Montgomery, Rennie & Jonson, L.P.A., and George D. Jonson, for respondent.

{¶ 34} Having reviewed the record, including the circumstances of Leksan’s misconduct as well as the aggravating and mitigating factors found by the board, we agree that an indefinite suspension is the appropriate sanction in this case. We have imposed indefinite suspensions for similar instances of misconduct involving the misappropriation of client funds. See, e.g., Akron Bar Assn. v. Smithem, 125 Ohio St.3d 72, 2010-Ohio-652, 926 N.E.2d 274 (indefinitely suspending an attorney for converting client funds on more than 30 separate occasions and for depositing more than $100,000 in client retainers into her personal bank account rather than her firm’s trust account; mitigating factors included more than 20 years of practice without disciplinary violations, cooperation in the disciplinary proceedings, an agreement to make full restitution, and gambling and alcohol addictions that were causally related to the attorney’s misconduct).

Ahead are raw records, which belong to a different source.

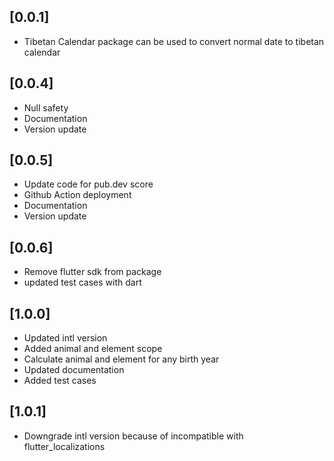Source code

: ## [0.0.1]

* Tibetan Calendar package can be used to convert normal date to tibetan calendar   

## [0.0.4] 

* Null safety   
* Documentation   
* Version update

## [0.0.5]
* Update code for pub.dev score
* Github Action deployment
* Documentation
* Version update

## [0.0.6] 
* Remove flutter sdk from package
* updated test cases with dart

## [1.0.0] 
* Updated intl version
* Added animal and element scope
* Calculate animal and element for any birth year
* Updated documentation
* Added test cases

## [1.0.1]
* Downgrade intl version because of incompatible with flutter_localizations
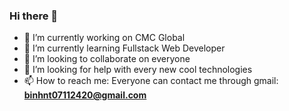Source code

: ### Hi there 👋

<!--
**ntbinh-stephen/ntbinh-stephen** is a ✨ _special_ ✨ repository because its `README.md` (this file) appears on your GitHub profile.
-->


- 🔭 I’m currently working on CMC Global
- 🌱 I’m currently learning Fullstack Web Developer
- 👯 I’m looking to collaborate on everyone
- 🤔 I’m looking for help with every new cool technologies
- 📫 How to reach me: Everyone can contact me through gmail: **binhnt07112420@gmail.com**
<!--
- 😄 Pronouns: He/Him
- ⚡ Fun fact: 
-->
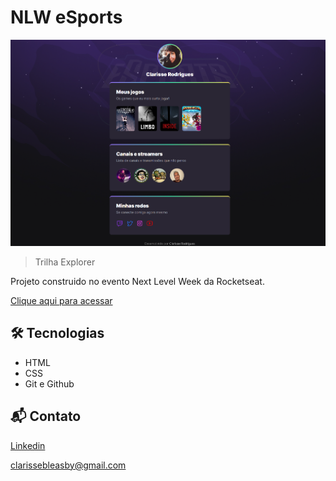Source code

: # NLW eSports

![preview](preview.png)
> Trilha Explorer

Projeto construido no evento Next Level Week da Rocketseat.

[Clique aqui para acessar](https://clarodriguess.github.io/nlw-esports/)

## 🛠 Tecnologias

- HTML
- CSS
- Git e Github

## 📬 Contato

[Linkedin](https://www.linkedin.com/in/clarissee-rodriguess/)

clarissebleasby@gmail.com
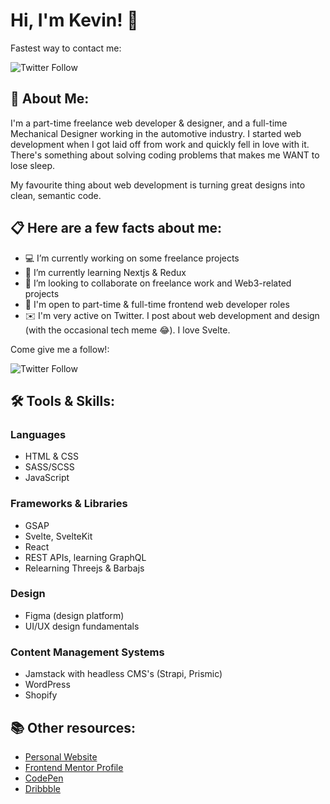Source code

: # Hi, I'm Kevin! 👋

Fastest way to contact me:

![Twitter Follow](https://img.shields.io/twitter/follow/kvncnls?style=social)
  
## 🚀 About Me:
I'm a part-time freelance web developer & designer, and a full-time Mechanical Designer working in the automotive industry.
I started web development when I got laid off from work and quickly fell in love with it.
There's something about solving coding problems that makes me WANT to lose sleep.

My favourite thing about web development is turning great designs into clean, semantic code.

## 📋 Here are a few facts about me:
- 💻 I’m currently working on some freelance projects
- 🌱 I’m currently learning Nextjs & Redux
- 👯 I’m looking to collaborate on freelance work and Web3-related projects
- 💼 I'm open to part-time & full-time frontend web developer roles
- ✉️ I'm very active on Twitter. I post about web development and design (with the occasional tech meme 😂). I love Svelte.

Come give me a follow!:

![Twitter Follow](https://img.shields.io/twitter/follow/kvncnls?style=social)

## 🛠 Tools & Skills:

### Languages
- HTML & CSS
- SASS/SCSS
- JavaScript

### Frameworks & Libraries
- GSAP
- Svelte, SvelteKit
- React
- REST APIs, learning GraphQL
- Relearning Threejs & Barbajs

### Design
- Figma (design platform)
- UI/UX design fundamentals

### Content Management Systems
- Jamstack with headless CMS's (Strapi, Prismic)
- WordPress
- Shopify


## 📚 Other resources:
- [Personal Website](https://www.kevincanlas.com/)
- [Frontend Mentor Profile](https://www.frontendmentor.io/profile/kvncnls)
- [CodePen](https://codepen.io/kvncnls)
- [Dribbble](https://dribbble.com/KVNCNLS)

{¶35} Accordingly, Thomas John Leksan is indefinitely suspended from the practice of law in Ohio, and his reinstatement is conditioned on the submission of proof that he has (1) completed 12 hours of CLE in law-office management in addition to meeting the requirements of Gov.Bar R. X, (2) implemented a system to properly manage client funds in his practice, and (3) complied with his OLAP contract and the recommendations of his treating professionals. Costs are taxed to Leksan.

Judgment accordingly.

O’Connor, C.J., and Pfeifer, O’Donnell, Lanzinger, Kennedy, French, and O’Neill, JJ., concur. 
      
      . Leksan testified at the disciplinary hearing that he is also licensed to practice law in Kentucky.
     
      
      . Leksan testified at the disciplinary hearing that the remaining client could not be located.